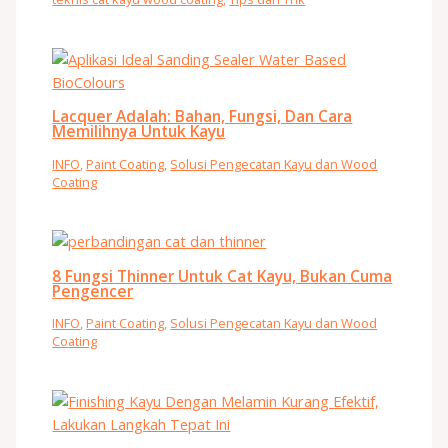
Lacquer Adalah: Bahan, Fungsi, Dan Cara
Memilihnya Untuk Kayu
INFO
,
Paint Coating
,
Solusi Pengecatan Kayu dan Wood
Coating
8 Fungsi Thinner Untuk Cat Kayu, Bukan Cuma
Pengencer
INFO
,
Paint Coating
,
Solusi Pengecatan Kayu dan Wood
Coating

###

- _Your objective_
Recopy the whole listing above precisely, excluding images.

- _Solved problem_
Lacquer Adalah: Bahan, Fungsi, Dan Cara
Memilihnya Untuk Kayu
INFO
,
Paint Coating
,
Solusi Pengecatan Kayu dan Wood
Coating
8 Fungsi Thinner Untuk Cat Kayu, Bukan Cuma
Pengencer
INFO
,
Paint Coating
,
Solusi Pengecatan Kayu dan Wood
Coating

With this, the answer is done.